Use a Resource that Works for You
There are a TON of resources out there for family or kids devotions.
If your kids love reading books, an age appropriate Bible like Jesus Story Book is a great resource. We also love Love Does for Kids by Bob Goff. They are simple 2-3 pages stories connected to a specific bottom line. Jenny Allen recently started a book series called Theolaby that all three of our children have enjoyed.
There are also fantastic resources through Right Now Media. We are currently going through Phil Vischer’s What is a Christian? Every Sunday afternoon, we sit down and watch this 8-10 minute video that ends with simple questions we can answer together as a family.
The Bible App isn’t just for adults. There are devotionals for kids as well. We love the one’s based on Louis Giglio’s books, Indescribable and How Great is Our God.
I am so thankful for our children’s ministry.

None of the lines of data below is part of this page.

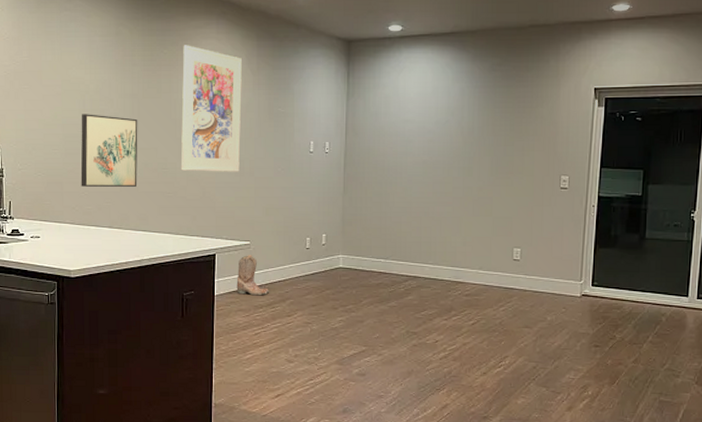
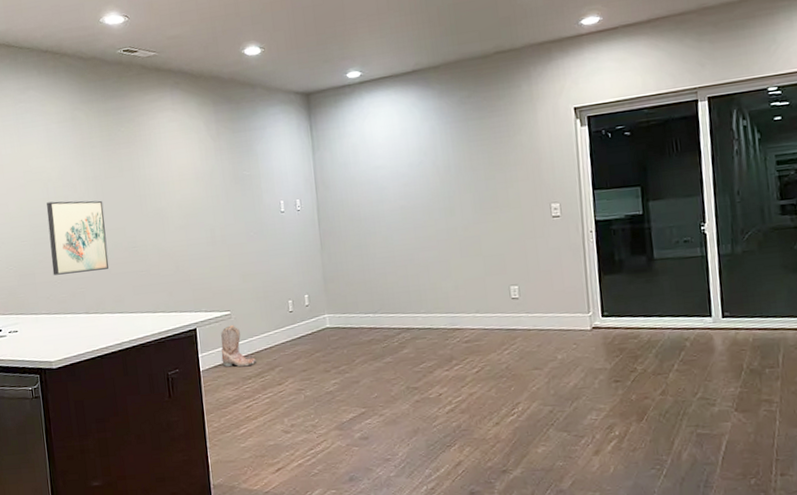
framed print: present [180,45,242,172] -> none [140,120,211,247]

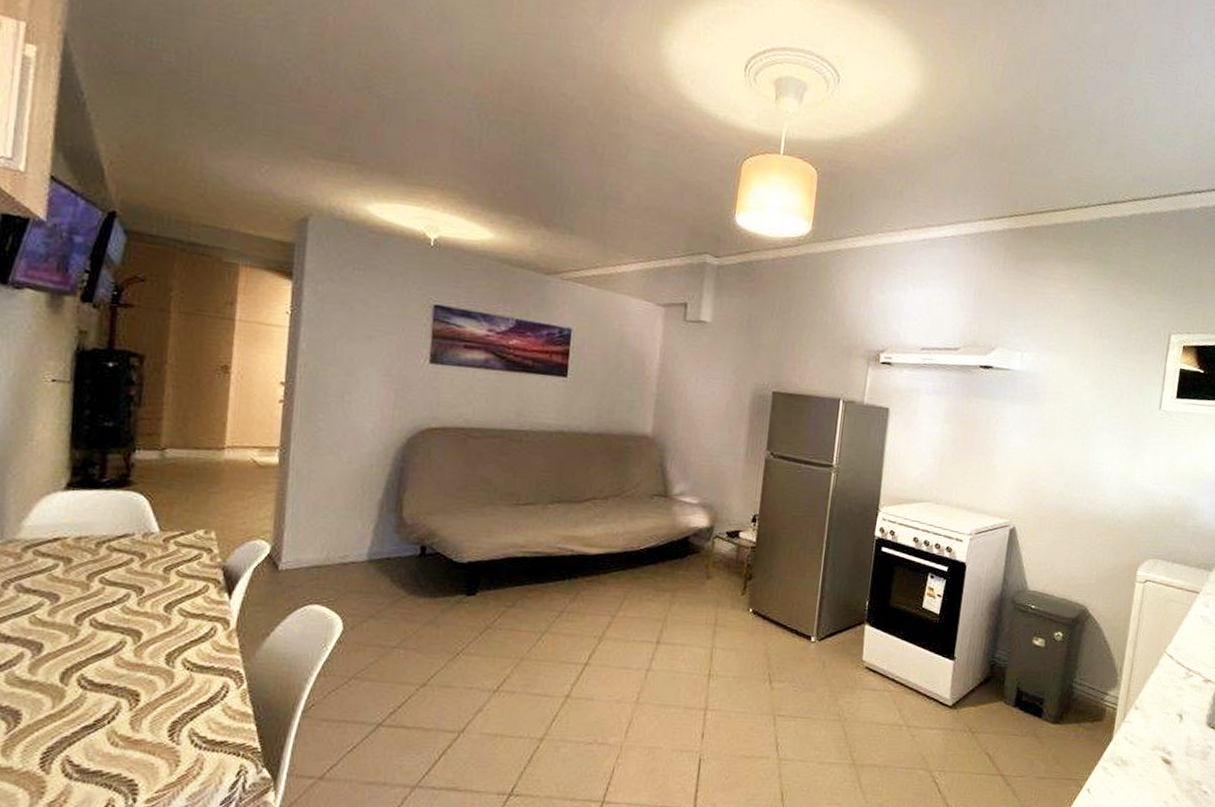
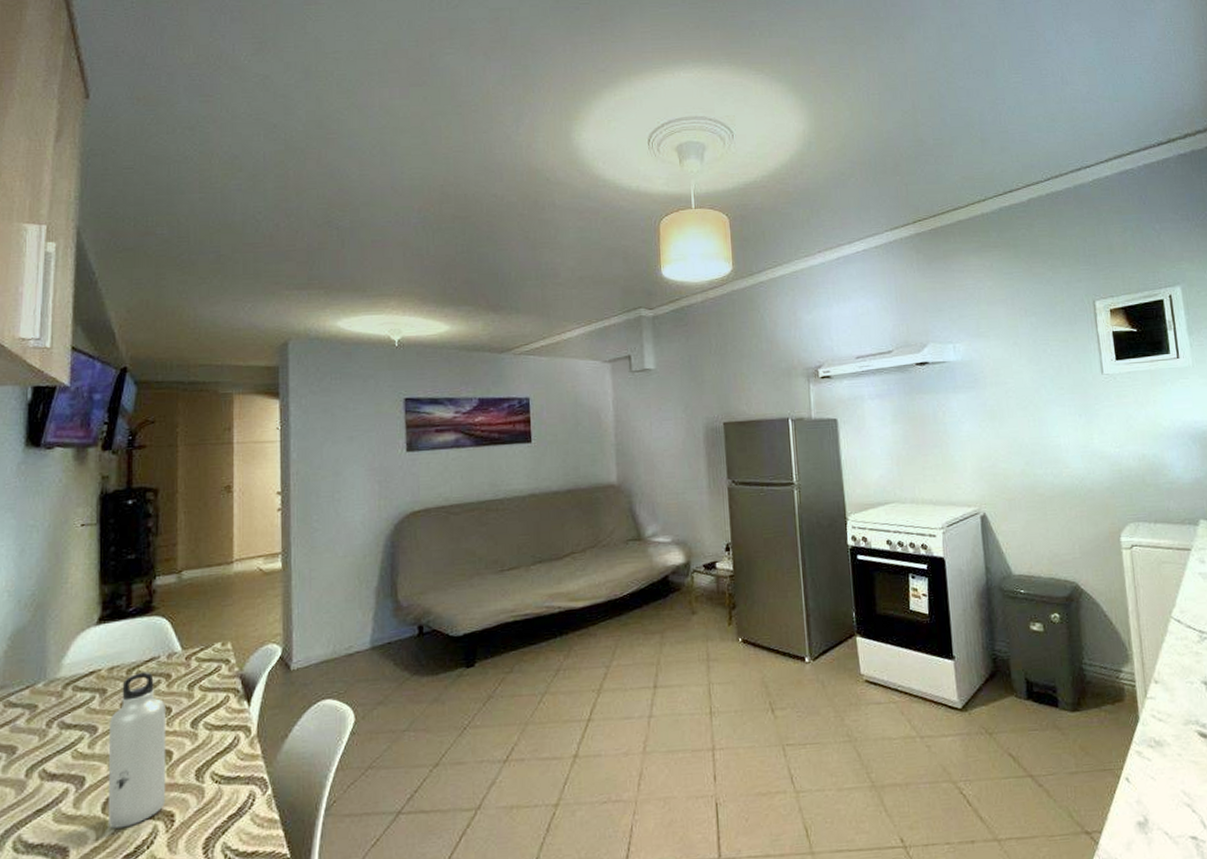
water bottle: none [66,547,137,700] -> present [107,672,166,829]

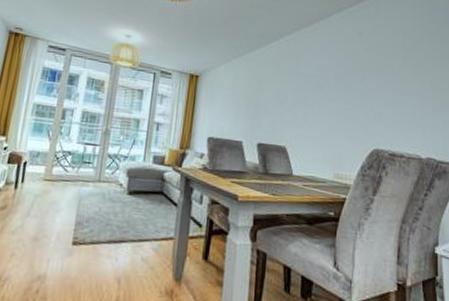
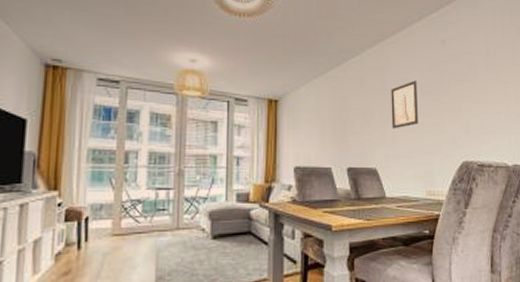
wall art: none [303,67,331,112] -> present [391,80,418,129]

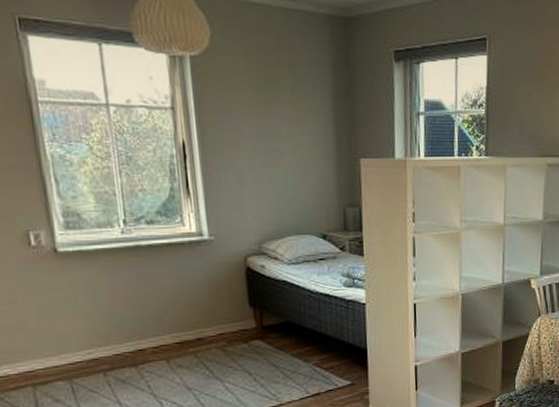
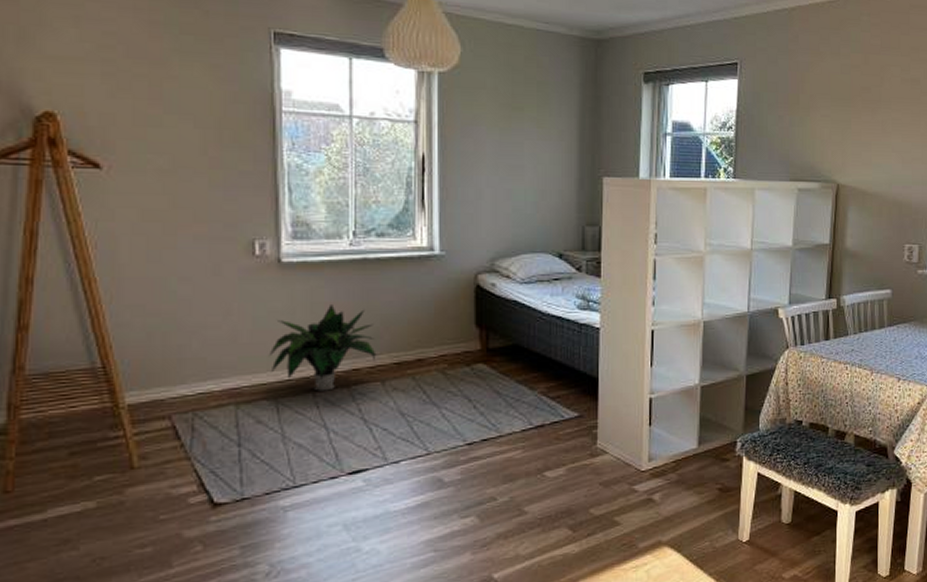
potted plant: none [57,291,159,371] -> present [268,305,377,391]

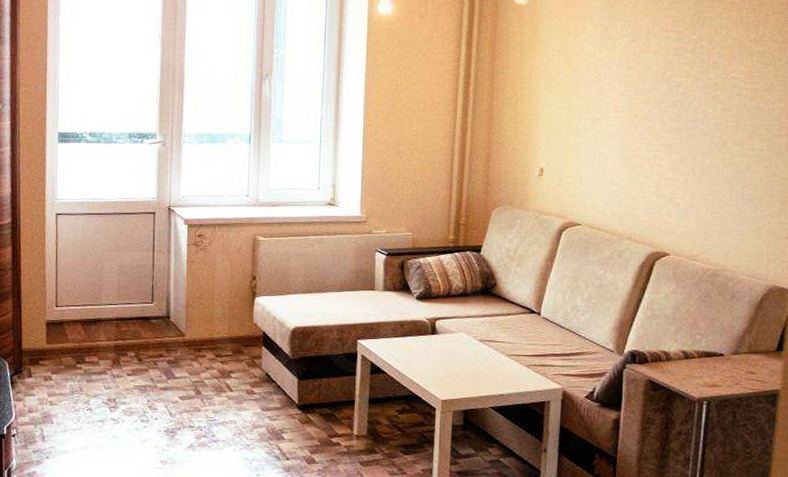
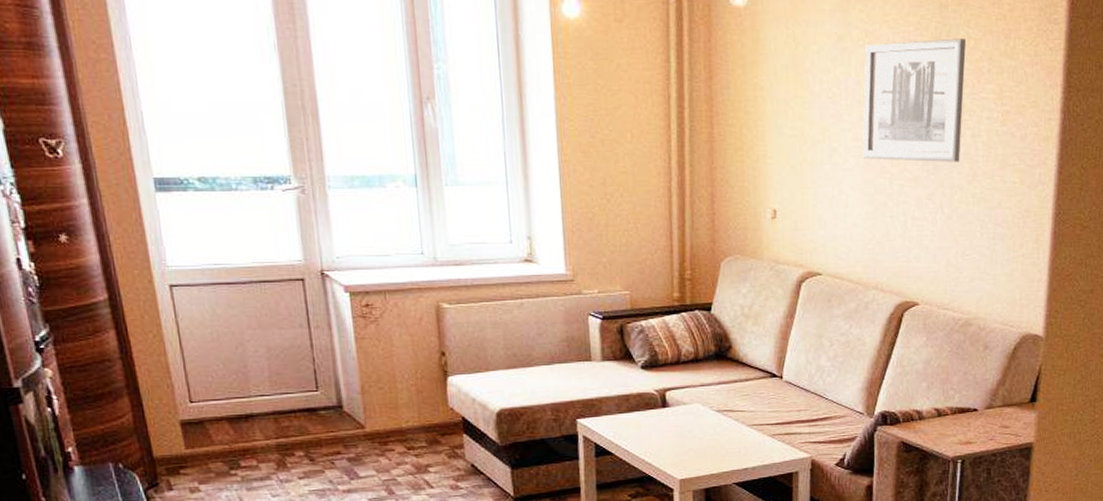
wall art: none [622,28,719,132] -> present [862,38,967,162]

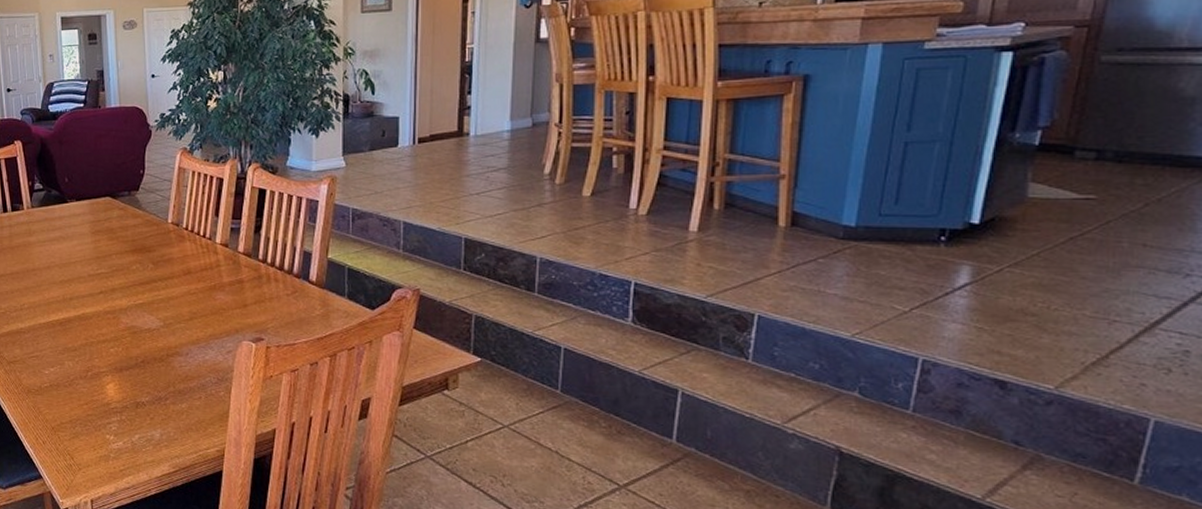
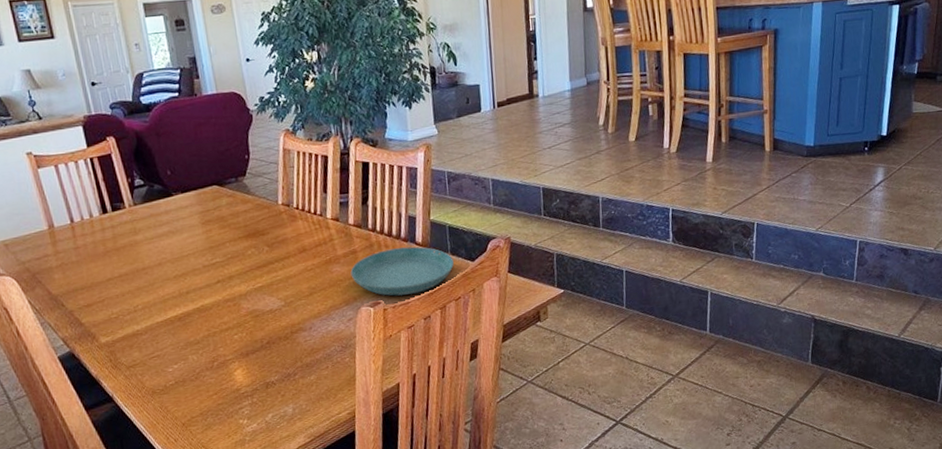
saucer: none [235,284,350,335] -> present [350,246,454,296]

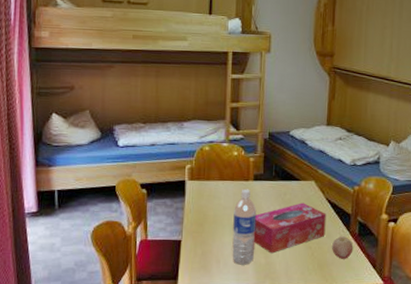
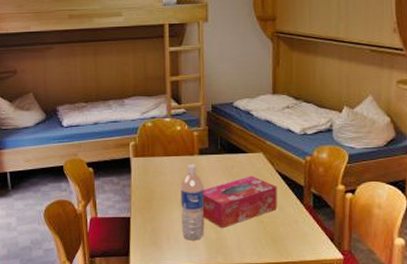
fruit: present [332,236,354,259] -> none [285,209,309,233]

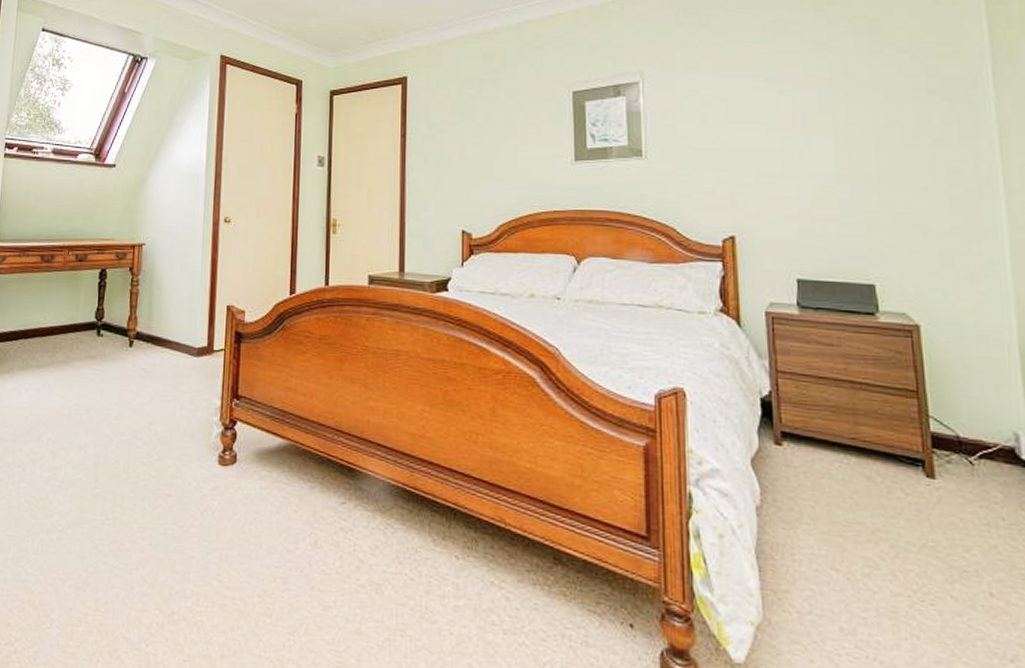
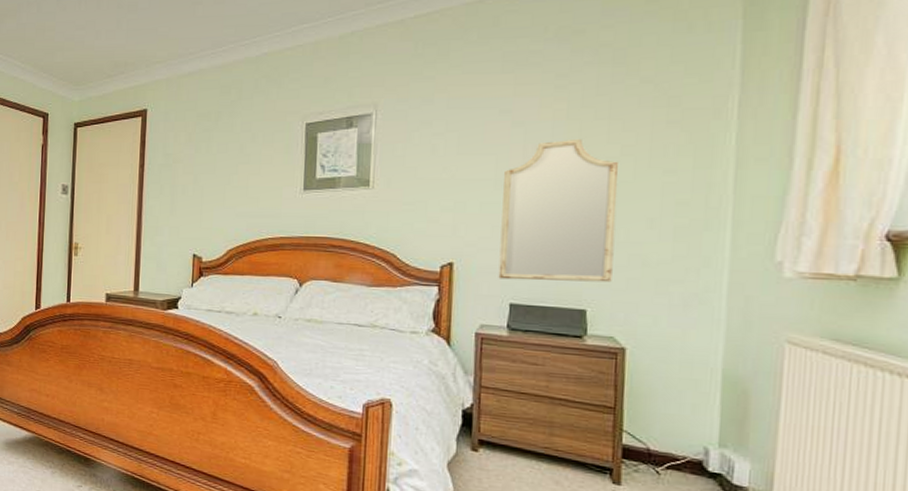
home mirror: none [777,107,896,255] -> present [498,138,620,283]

They have weekly resources they send home for the kids to do that enforce the Bible story. Your church likely has something similar and even if they don’t, ask your kiddo what they learned. Talk about the Bible story all week. It there was a bottom line or memory verse, work on memorizing it together and putting it into practice.
Nature and Experiences
When our kids were young, simply pointing out nature was a great way to have conversations about God. Point to the sky and ask your little one “Who made the sky? That’s right God made the sky! Let’s thank God for making the sky!” As they age, hearing an emergency response team come by can prompt a prayer for their safety and the people they are helping.
Know Your Why
Family Devotionals is not just the Jesus thing to do, it is life-giving and habit forming. It’s a valuable part of growing your child’s faith. But just like your family dynamic is different, your devos will look different and may not happen as consistently as you want or hope. But don’t give up. If it take you two weeks to finish a 5 day devotional, who cares! You’re putting in the time to make it work and that is what matters.
If you feel like your family starts and stops with family devos, congratulations! You are not alone. The goal is to keep going. In fact, Deuteronomy 6 says to talk about God when you wake up, when you’re hanging out at home, in the car and before bed (Patty paraphrase). That sounds like all the time!
4 Hear, O Israel: The Lord our God, the Lord is one.5 Love the Lord your God with all your heart and with all your soul and with all your strength. 6 These commandments that I give you today are to be on your hearts. 7 Impress them on your children. Talk about them when you sit at home and when you walk along the road, when you lie down and when you get up. 8 Tie them as symbols on your hands and bind them on your foreheads. 9 Write them on the doorframes of your houses and on your gates.Deuteronomy 6:4-9
It’s Worth It
The Parkers are experts with off and on devotions. But we’ve decided to keep going no matter the gap between because the gradual reward of talking about God is no joke—eternal. Don’t give up. Keep talking about God. Create space to study God’s word. But remember there’s only one wrong way to do Family Devo’s and that is to not do them at all.
What about you? What makes your devo time work? What struggles do you face? Do you find yourselves doing the on and off approach to family devos?